### DOCUMENT EXCERPT
======
Tackling the ‘Is it I, Lord?’ question

Rebecca Paveley

How are religious orders, theological institutions, diocesan advisers, and others helping people work out their calling, asks Rebecca Paveley.


Membership of religious communities in the UK runs into the thousands. It is a fact that belies many of the stories about the decline of monasteries and convents. In fact, in recent years, there has been a huge growth in vocations to the religious life; but this growth is among members of a community who do not live together under one roof.

Brother Damian Kirkpatrick is a Franciscan, and joined the Anglican Society of St Francis more than 40 years ago. He said that while his order currently had six novices - which is 'quite unusual, often it is one or two' - there were thousands of members of the Third Order (who follow the Franciscan rule, but do not live in the community).

'There are around 70 Franciscans living in community in the UK, but in the Third Order there are 2000; it has really grown,' Brother Damian said.

'A lot of people are very interested in the religious life, but people today are thinking about giving some time to it rather than living it out 24/7. The attraction is there, but people are wary of the commitments: a life of chastity, which does not go down well; and obedience, when people are used to being individuals, choosing what they want to do for themselves.'

For many who feel some kind of vocation towards the religious life, the Third Order is the answer. 'In the Third Order, the emphasis is on taking the richness of tradition and spirituality, and seeing how it can be lived out of some form of community, but usually not all under one roof. Dispersed communities are very popular.
======
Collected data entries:
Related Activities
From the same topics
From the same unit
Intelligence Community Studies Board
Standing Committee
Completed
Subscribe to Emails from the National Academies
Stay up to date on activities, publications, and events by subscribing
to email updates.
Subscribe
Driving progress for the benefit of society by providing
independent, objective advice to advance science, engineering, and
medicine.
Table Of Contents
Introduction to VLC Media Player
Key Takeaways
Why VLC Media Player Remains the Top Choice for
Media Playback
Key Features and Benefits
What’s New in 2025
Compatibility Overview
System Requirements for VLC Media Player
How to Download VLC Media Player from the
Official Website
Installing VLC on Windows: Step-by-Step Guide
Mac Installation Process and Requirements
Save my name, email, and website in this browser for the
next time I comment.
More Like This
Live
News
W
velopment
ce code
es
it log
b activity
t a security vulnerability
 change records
======
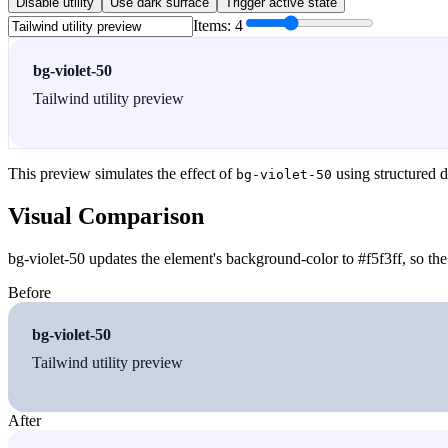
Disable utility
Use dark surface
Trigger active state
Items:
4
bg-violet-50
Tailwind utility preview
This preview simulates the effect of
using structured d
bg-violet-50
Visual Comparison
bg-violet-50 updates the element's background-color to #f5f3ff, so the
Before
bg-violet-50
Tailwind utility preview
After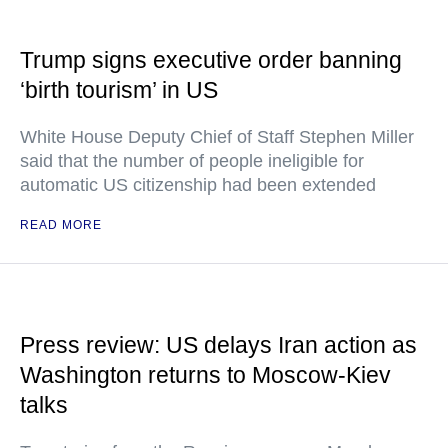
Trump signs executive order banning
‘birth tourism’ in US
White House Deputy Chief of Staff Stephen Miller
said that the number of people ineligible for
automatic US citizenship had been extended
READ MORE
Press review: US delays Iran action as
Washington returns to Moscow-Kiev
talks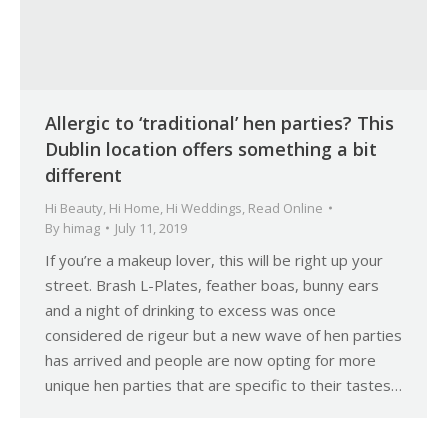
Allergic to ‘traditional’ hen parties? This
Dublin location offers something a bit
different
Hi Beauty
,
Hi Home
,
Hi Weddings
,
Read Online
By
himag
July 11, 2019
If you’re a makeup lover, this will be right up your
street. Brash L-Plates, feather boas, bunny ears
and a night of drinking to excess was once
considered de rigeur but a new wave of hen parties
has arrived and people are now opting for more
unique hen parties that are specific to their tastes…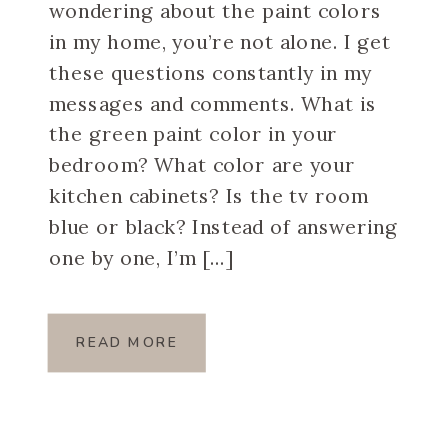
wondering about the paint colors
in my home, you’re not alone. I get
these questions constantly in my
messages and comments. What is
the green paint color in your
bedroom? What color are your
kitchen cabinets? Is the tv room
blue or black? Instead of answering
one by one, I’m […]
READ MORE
======
### TASK REQUIREMENTS
1 > According to the article on religious vocations, how many Franciscans live in community in the UK?
2 > Continue the article on religious vocations from its last sentence.

### YOUR WRITTEN ANSWERS
1 > Around 70.

2 >
'I don't think we shall ever lose our traditional orders, Franciscan or Benedictine, but they are going to be smaller communities than they were 20 years ago. But it is very important that the Church should continue to have a visible sign of the religious life, or else [it] is just hidden away, in secular clothes.'

Perhaps more needs to be done to raise the profile of vocations to the religious life. But the challenge to adopt a very visible sign of commitment to life in community, and to prayer, has been taken up by the Archbishop of Canterbury, who is an oblate of the Anglican Benedictines. He has asked four members of the ecumenical community Chemin Neuf to live at Lambeth Palace, as part of his commitment to a renewal of the life of prayer and religious communities (News, 22 November 2013). They arrived last month, and join in daily prayers with the Archbishop.

'There has never been a renewal of the Church in Western Europe without a renewal of prayer and the life of religious communities,' Archbishop Welby said. 'If we want to see things changed, it starts with prayer.'

There is also a shift taking place within the Church of England to do more to help lay people to discover their vocation, whatever that may be. Vocations advisers are increasingly being given the task not just of thinking about ordination, but to help people discover their calling in the Church and in the wider world.

'We are encouraging diocesan vocations advisers not just to recruit to ordained ministry, but to think more about discernment and lay development: how the laity are involved in the Church and in the world. But it varies enormously from diocese to diocese. We are trying to do more joined-up thinking, working together as mission and ministry and education,' the national adviser for lay discipleship and shared ministry, Joanna Cox, said.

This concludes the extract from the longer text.